Highlights from Dr. Gifford’s genetics research include contributions to seminal work at The Scripps Research Institute, the Salk Institute and the California Institute for Regenerative Medicine. He has extensive experience in sequencing technologies, including tissue/source considerations, sample harvesting, library generation and the bioinformatics pipeline.
Anthony C. Rudine, MD, MBA
Pediatrix Medical Group of Texas
Dr. Rudine, board certified neonatologist, is the Director of Research for Neonatology, Founding Medical Director of the Neurocritical Care Nursery, as well as an Adjunct Clinical Assistant Professor of Pediatrics with Texas A&M Health Sciences Center. His current focus is the development of a state-of-the-art neurosciences and genomics research program. Dr. Rudine also sits on the Research Board of the Mother’s Milk Bank at Austin, where he hopes to advance genomic evaluation of donor breast milk.

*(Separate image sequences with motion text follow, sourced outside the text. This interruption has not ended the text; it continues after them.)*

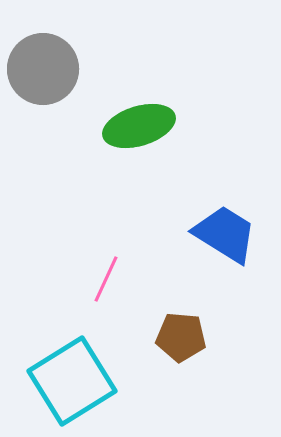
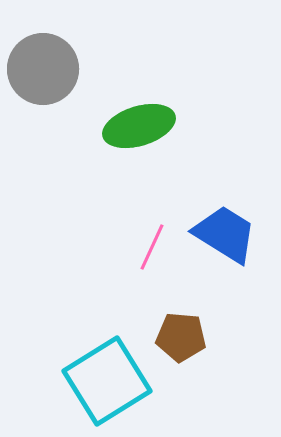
pink line: moved 46 px right, 32 px up
cyan square: moved 35 px right
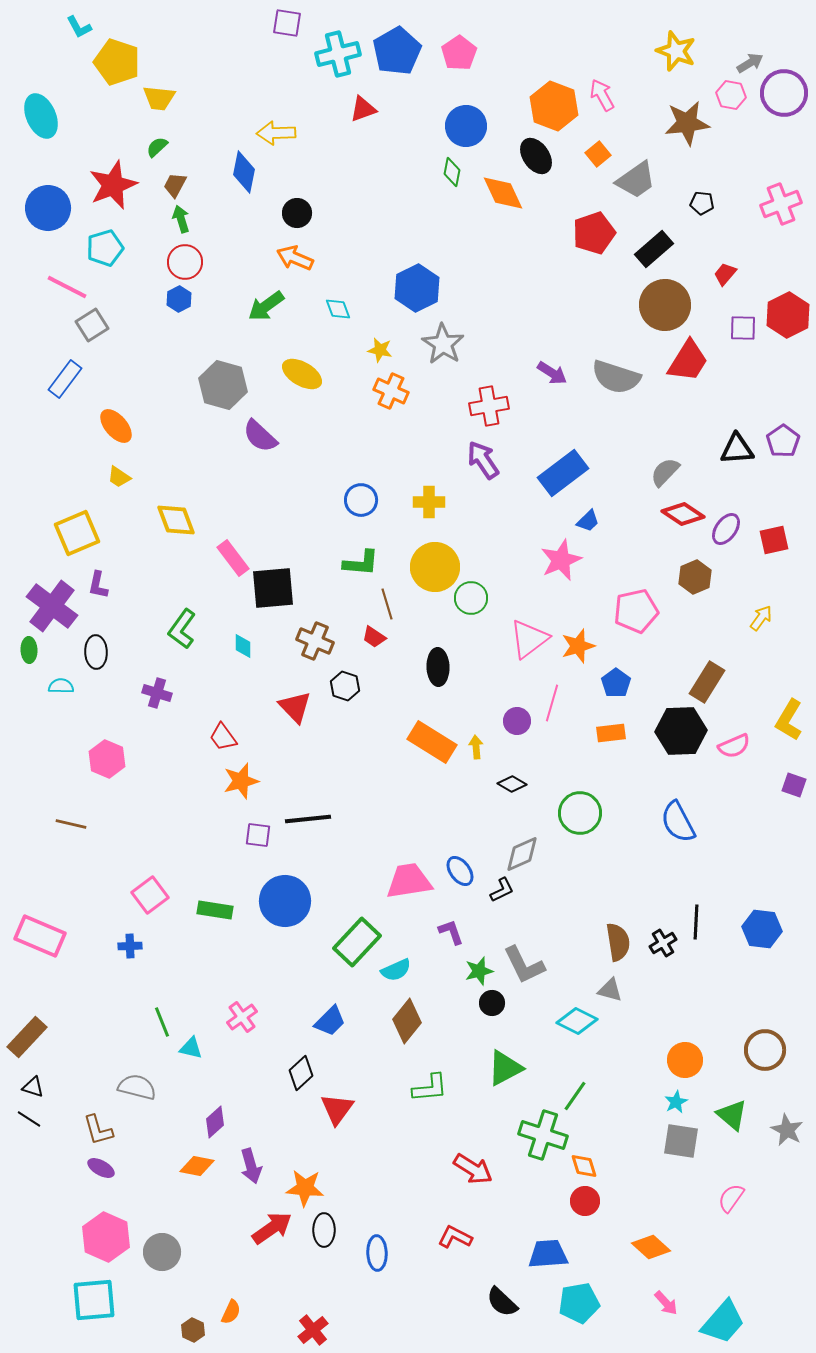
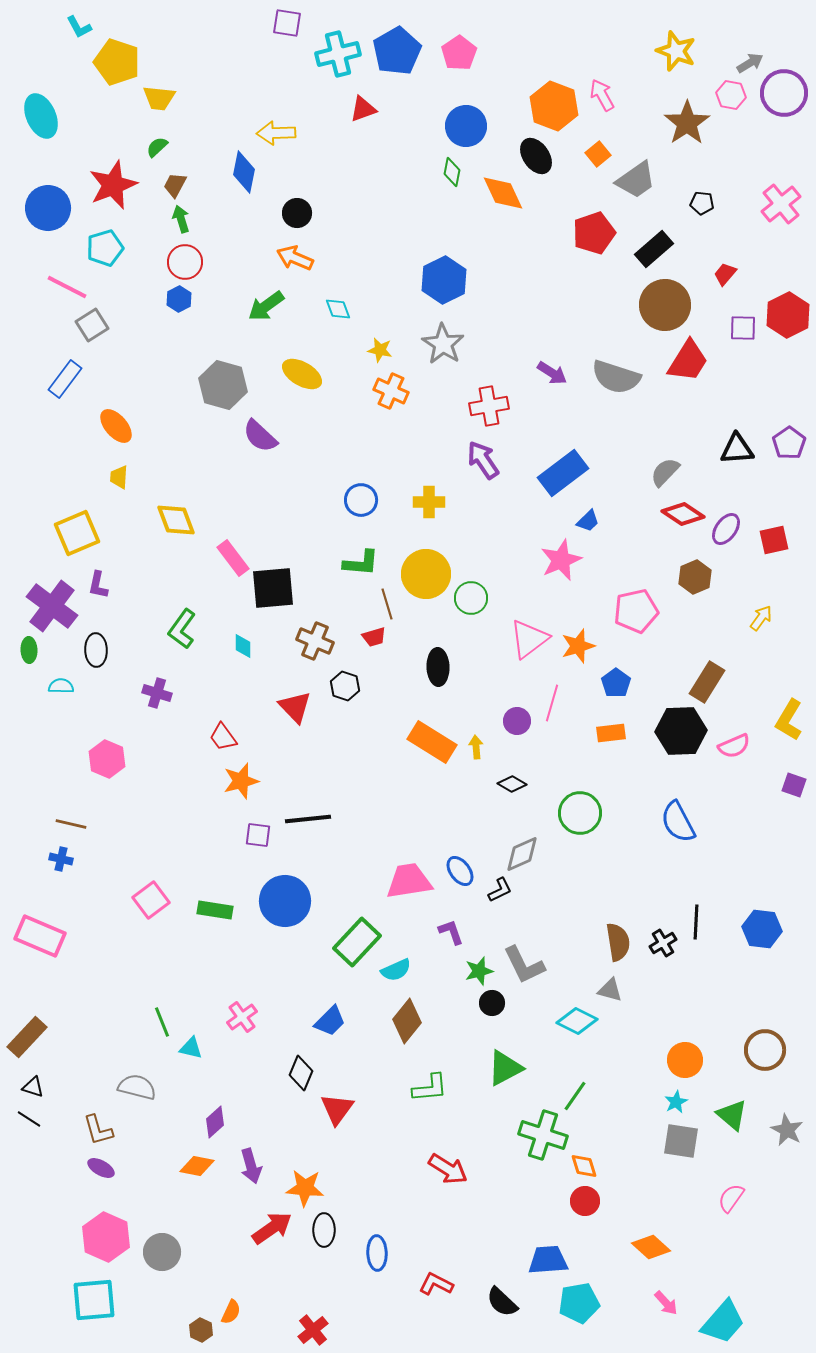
brown star at (687, 123): rotated 27 degrees counterclockwise
pink cross at (781, 204): rotated 18 degrees counterclockwise
blue hexagon at (417, 288): moved 27 px right, 8 px up
purple pentagon at (783, 441): moved 6 px right, 2 px down
yellow trapezoid at (119, 477): rotated 60 degrees clockwise
yellow circle at (435, 567): moved 9 px left, 7 px down
red trapezoid at (374, 637): rotated 50 degrees counterclockwise
black ellipse at (96, 652): moved 2 px up
black L-shape at (502, 890): moved 2 px left
pink square at (150, 895): moved 1 px right, 5 px down
blue cross at (130, 946): moved 69 px left, 87 px up; rotated 15 degrees clockwise
black diamond at (301, 1073): rotated 24 degrees counterclockwise
red arrow at (473, 1169): moved 25 px left
red L-shape at (455, 1237): moved 19 px left, 47 px down
blue trapezoid at (548, 1254): moved 6 px down
brown hexagon at (193, 1330): moved 8 px right
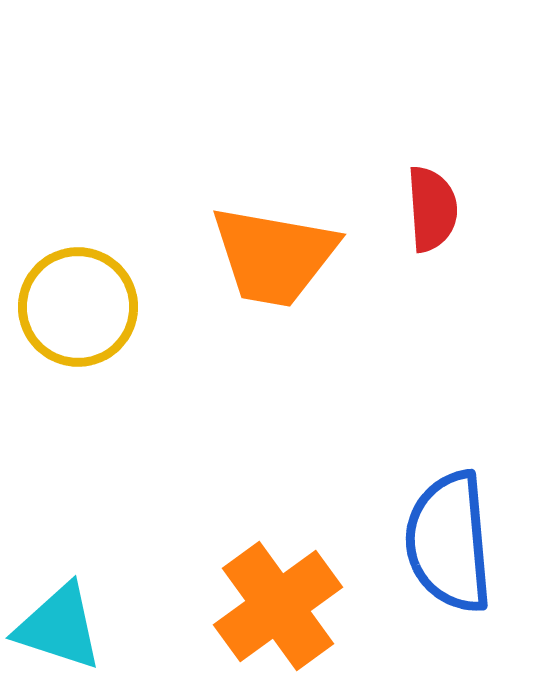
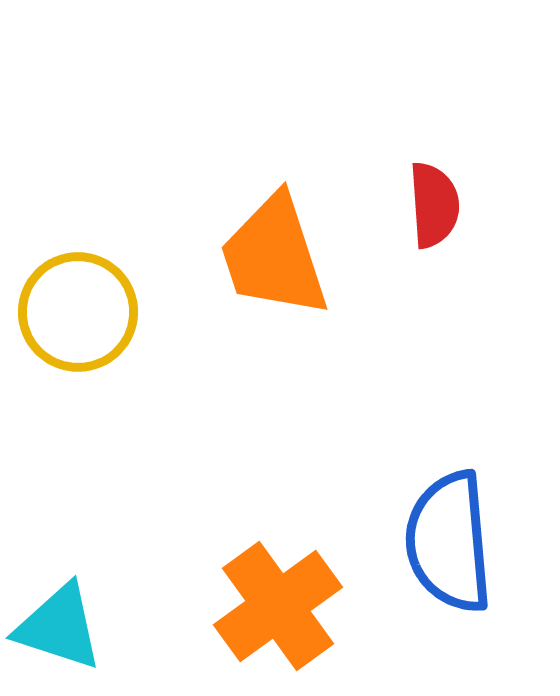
red semicircle: moved 2 px right, 4 px up
orange trapezoid: rotated 62 degrees clockwise
yellow circle: moved 5 px down
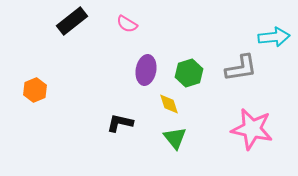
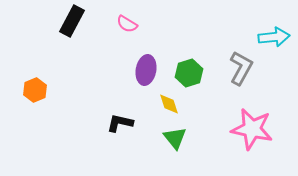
black rectangle: rotated 24 degrees counterclockwise
gray L-shape: rotated 52 degrees counterclockwise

Dr. Rudine is a site-investigator and/or co-author of multiple funded, current clinical and translational science studies, including a gene sequencing trial using cord blood mononuclear cells to predict risk for future neuropsychiatric disease. His previous research at the University of Pittsburgh School of Medicine as an Assistant Professor of Pediatrics and Clinical & Translational Science led to the generation of pilot data examining genomic and nongenomic differences in responses to dexamethasone and betamethasone, as well as proteomic evaluation of lipid rafts. Additional novel data was obtained using miRNA seq in murine neural stem cells, to determine the impact of steroids on miRNA. This work has led to a current funded National Institutes of Health (NIH) study.
Tanya Sorensen, MD
Maternal-Fetal Medicine Specialist
Corporate Medical Director
Obstetrix Medical Group of Washington
Dr. Sorenson, a board certified maternal-fetal medicine (MFM) specialist, serves as the Executive Medical Director for Women’s Services at Swedish Health Services, co-leading the Women and Children’s Institute. She also serves on the Providence St Joe’s Women and Children’s Leadership Council and leads their MFM focus group.

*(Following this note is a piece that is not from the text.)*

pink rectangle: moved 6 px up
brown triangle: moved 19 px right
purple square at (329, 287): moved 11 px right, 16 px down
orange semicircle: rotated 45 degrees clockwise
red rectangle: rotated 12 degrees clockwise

Dr. Sorensen is a Clinical Professor at the University of Washington. She serves on the Swedish Health Services Board of Trustees and the Rivkin Center for Ovarian Cancer Board. In addition, she is a member of the Scientific Advisory Board for the Institute for Systems Biology.

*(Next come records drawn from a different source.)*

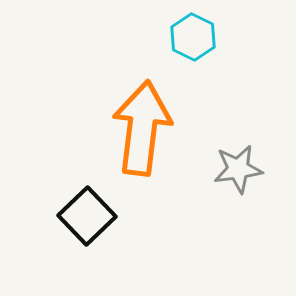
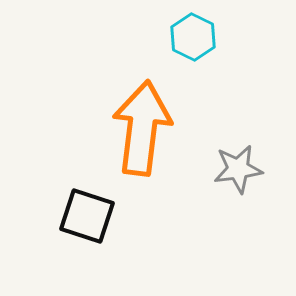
black square: rotated 28 degrees counterclockwise
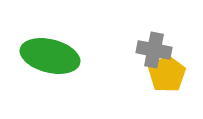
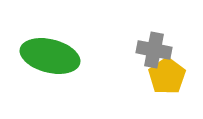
yellow pentagon: moved 2 px down
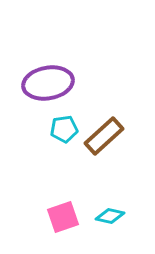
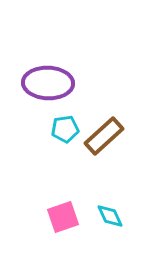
purple ellipse: rotated 12 degrees clockwise
cyan pentagon: moved 1 px right
cyan diamond: rotated 52 degrees clockwise
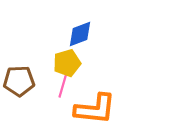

A clinical researcher, Dr. Sorensen has published over 65 articles in peer reviewed journals as well as giving numerous presentations. She continues to be interested in complications of pregnancy and predictors of adverse outcomes and in population health and health outcomes.
Jeroen Vanderhoeven, MD
Maternal-Fetal Medicine Specialist
Obstetrix Medical Group of Washington
Dr. Vanderhoeven is a clinical maternal-fetal medicine specialist with a background in bench research. He worked in sequencing technology and cell culture with a New York-based nonprofit research group prior to pursuing a career in medicine. During his fellowship in maternal-fetal medicine at the University of Washington, Dr. Vanderhoeven was active in bench research, examining cell-signaling of infection and inflammation influencing membrane rupture and pregnancy outcomes.
Dr. Vanderhoeven serves as site primary investigator or co-investigator for a number of clinical research trials and has 13 peer reviewed publications. He maintains an ongoing interest in translational research and obstetric health outcomes.